NAPOLI – C'e' un ruolo, centrale, che la famiglia di Danilo Restivo ha avuto. Un ruolo di totale copertura. E' quanto scrive il gup Elisabetta Boccassini nella sentenza di condanna a carico di Danilo Restivo, ritenuto l'omicida di Elisa Claps. Il Gup parla di ''condotte di inquinamento probatorio imputabili a famigliari e terzi''.
Tantissimi gli esempi riportati nella sentenza. ''Nella immediatezza dei fatti i genitori, ed in particolare il padre, del Restivo, su consiglio del loro legale di fiducia, si rifiutavano di consegnare gli abiti indossati dal Restivo il giorno in cui era scomparsa Claps Elisa e gli stessi, peraltro, venivano immediatamente lavati dalla madre del Restivo, non appena il predetto faceva ritorno dall'ospedale'', scrive il Gup.
In occasione della perquisizione condotta presso l'abitazione della famiglia Restivo, dopo la scomparsa di Elisa, ''l'imputato, su consiglio della madre ed incurante di tutto quanto stava avvenendo, si recava in cucina e pranzava; nei giorni seguenti, poi, i predetti genitori imponevano al figlio di uscire di casa solo per andare a lavoro e dopo due mesi lo facevano trasferire, come detto, in Gran Bretagna''.
La famiglia ''lo faceva trasferire a Torino, a Rimini, a Trapani, poi di nuovo a Potenza per un breve periodo, ed, infine, in Gran Bretagna''. Ed ancora, ''nel periodo in cui Restivo era detenuto in carcere nella stessa cella di Gega Eris, all'epoca pure sospettato di intralciare le indagini, i famigliari gli consigliavano di non parlare con il predetto compagno di cella poiche' era possibile che le loro conversazioni venissero intercettate dagli inquirenti (intercettazioni effetivamente in corso)''.
''Allo stesso modo i predetti famigliari – scrive il gup – nel periodo in cui le loro utenze telefoniche venivano sottoposte a controllo, mantenevano sempre il massimo riserbo nelle loro 100 conversazioni, risultate tutte estremamente concise; oltre ad aver fatto ricorso, per diverso tempo, abuso di cabine telefoniche''.
''Particolarmente significativa nei sensi indicati risulta la conversazione intercorsa tra Restivo Danilo ed il padre il giorno 15.09.1993, ovvero due giorni dopo l'audizione dello stesso Restivo Danilo e dei suoi famigliari presso la Questura di Potenza e tre giorni dopo la scomparsa di Claps Elisa'', sottolina il Gup.

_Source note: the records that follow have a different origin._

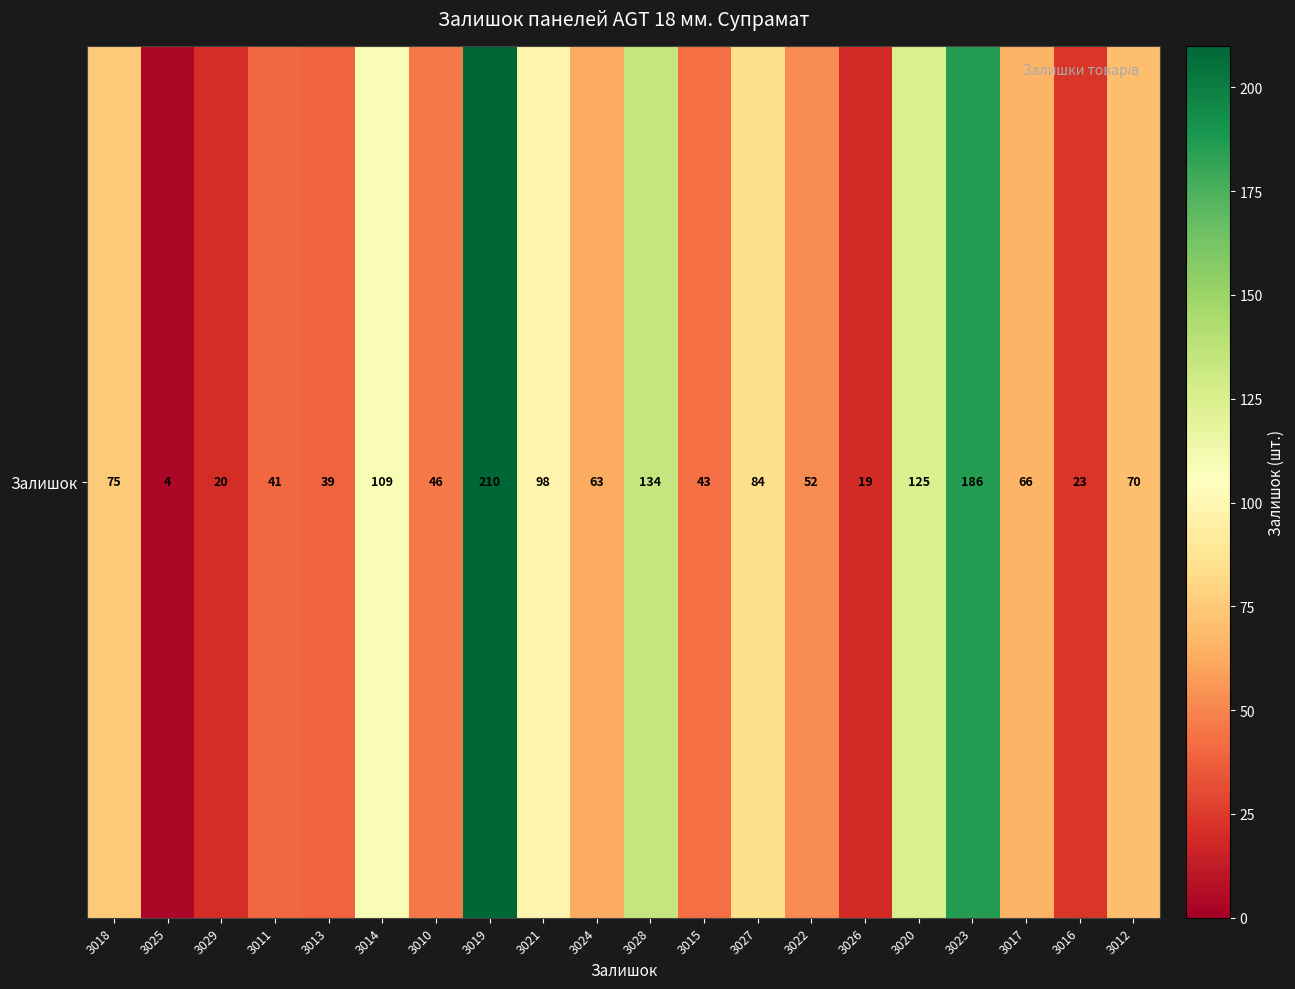

What is the sum of the values at 3020 and 3018?

200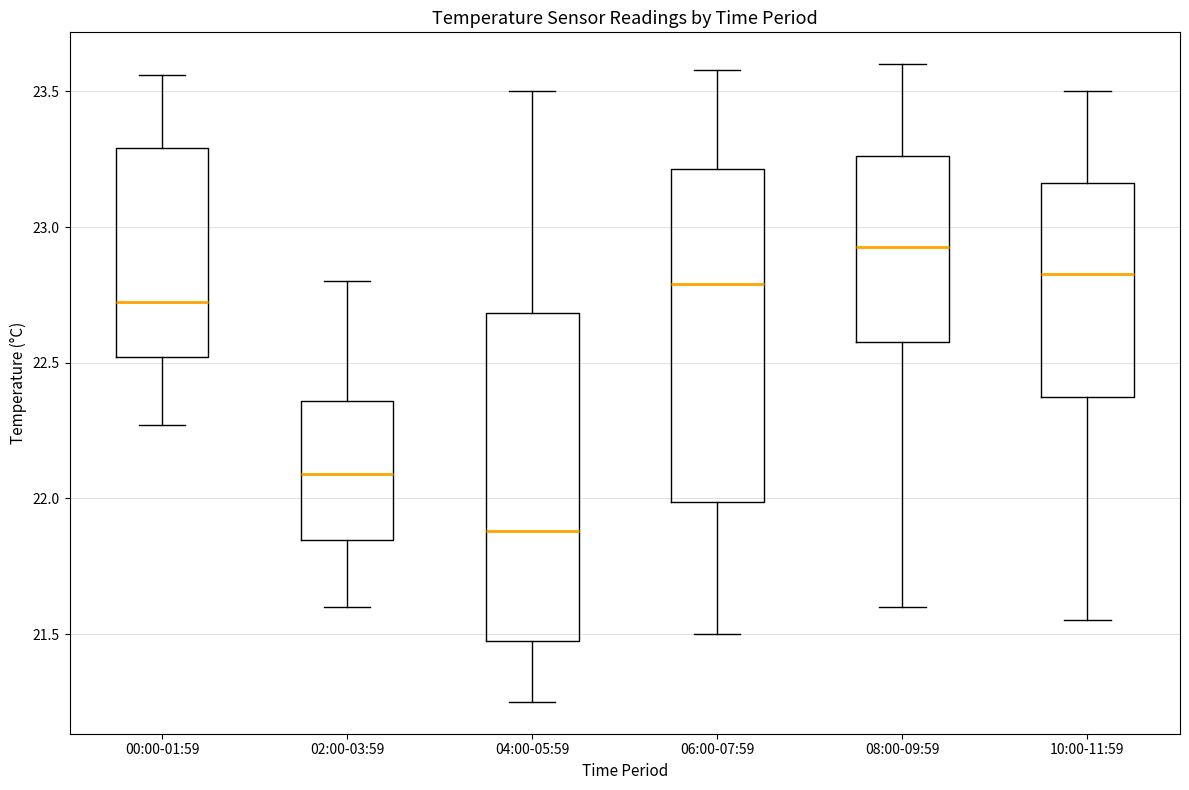

Which box's median line is the highest?

08:00-09:59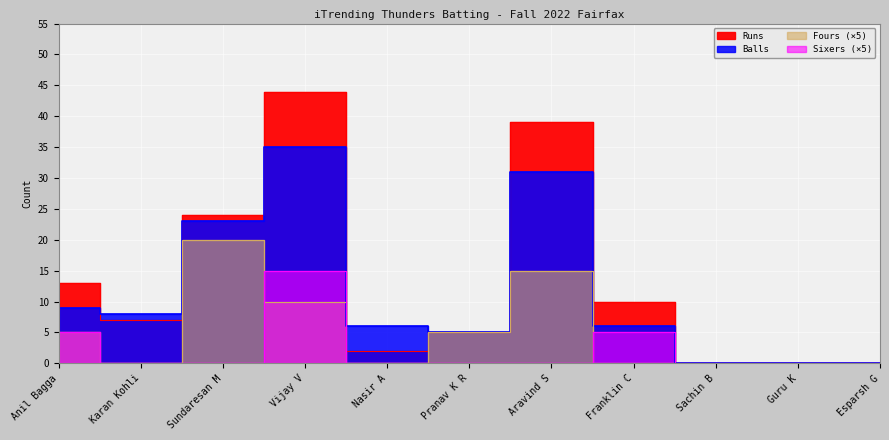

Between Pranav K R and Nasir A, which is larger?

Pranav K R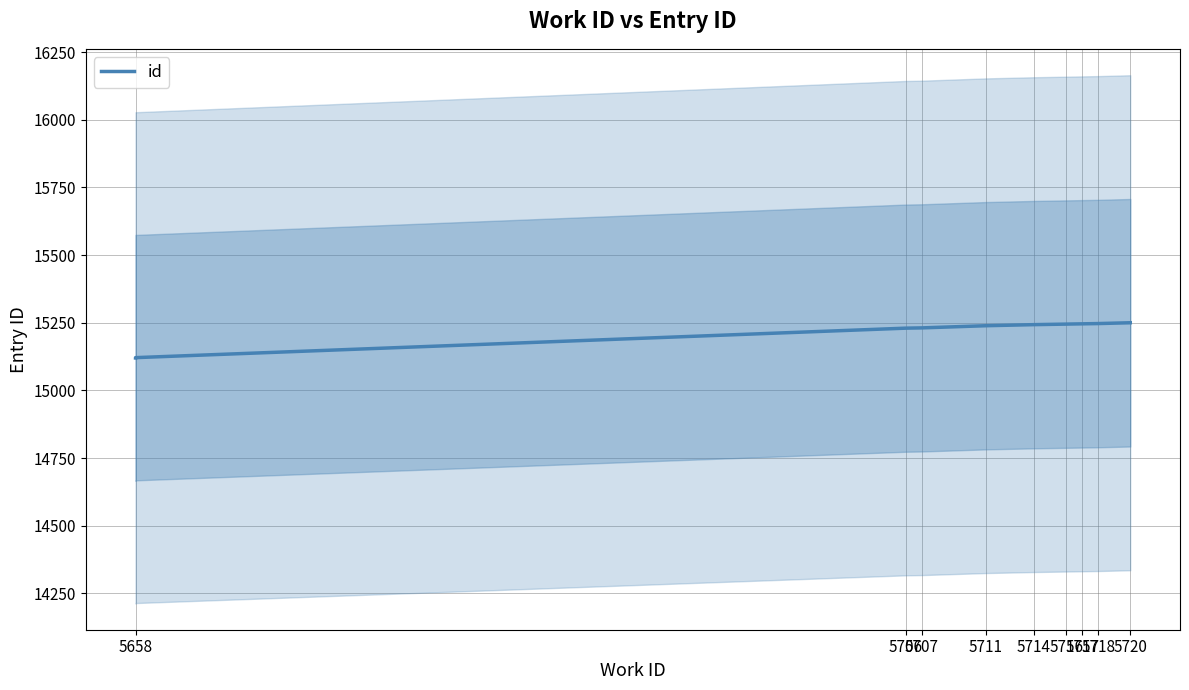

The chart shows a value of 15247 at 5718. True or false?

True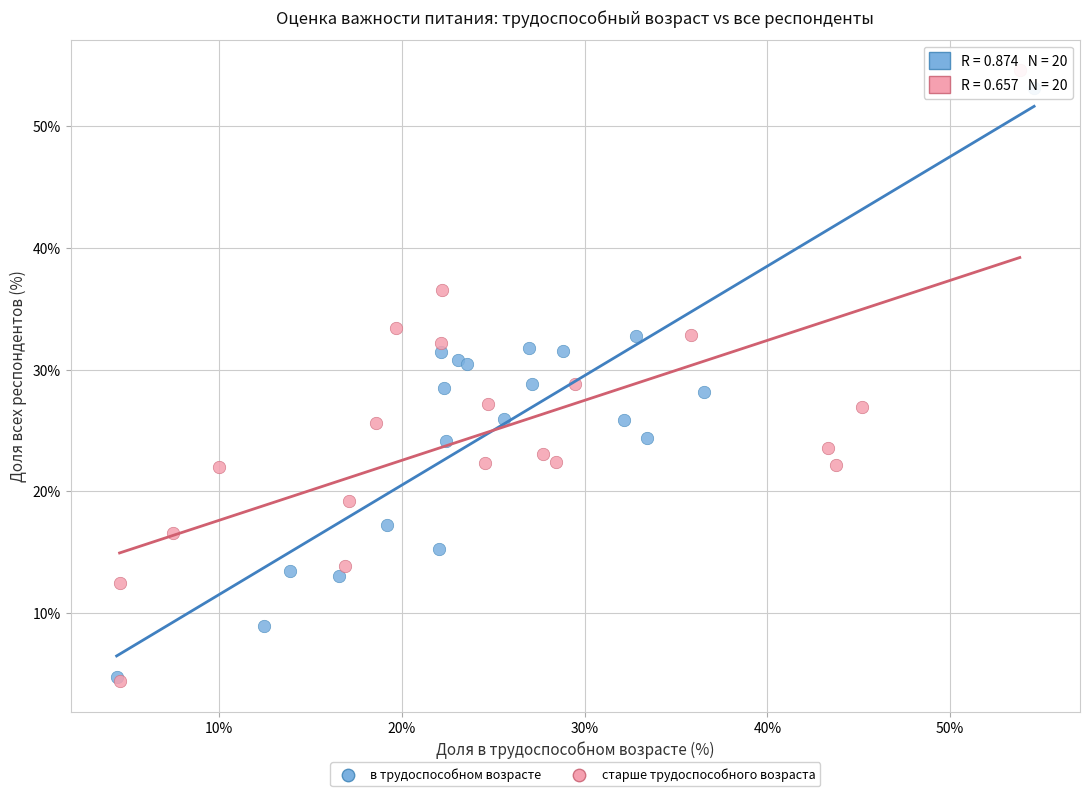

Which series has the largest Y range (max minus min)?

старше трудоспособного возраста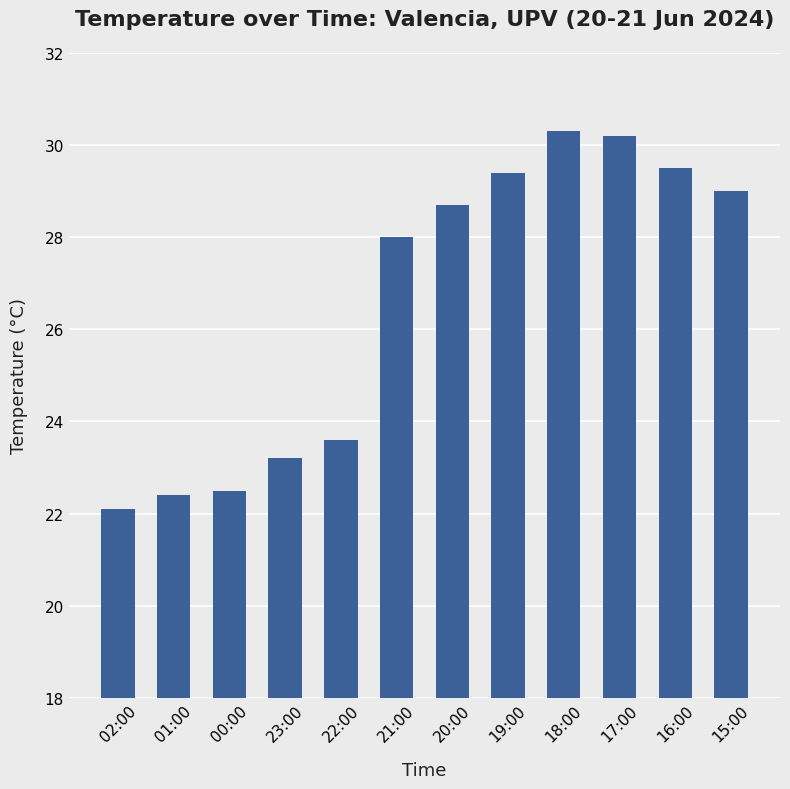

How many distinct data groups are displayed?

1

''In detta conversazione Restivo Danilo contattava il padre che si trovava a lavoro presso la biblioteca nazionale – si legge nella sentenza – per chiedergli se poteva indossare la camicia di jeans (si ricorda che il giorno della scomparsa di Elisa Restivo indossava una camicia di jeans) ed Il padre gli chiedeva a ''quale'' camicia si riferisse; l'imputato rispondeva dicendo testualmente ''quella la''; il genitore insisteva ancora dicendo ''quale quella la'?''. Solo a quel punto il Restivo Danilo, insospettito dalle risposte del padre, chiedeva se poteva parlare ed il Restivo Maurizio rispondeva di no, poi lo invitava ad indossare la camicia che trovava; indi, la conversazione veniva portata su altri argomenti''.
''Analoga condotta del Restivo Maurizio, emerge nel corso della conversazione da lui tenuta con la figlia Anna prima che la stessa si recasse in Questura per rendere dichiarazioni testimoniali in data 11.10.1993 – scrive ancora la Boccassini – In tale circostanza, infatti, il Restivo Maurizio, invitava la figlia a riflettere bene prima di rispondere (''conta fino a dieci''), a non agitarsi ad essere precisa e puntuale, a non arrabbiarsi e a dare risposte concise (''si e no''),senza andare al di la' di quanto richiestole''.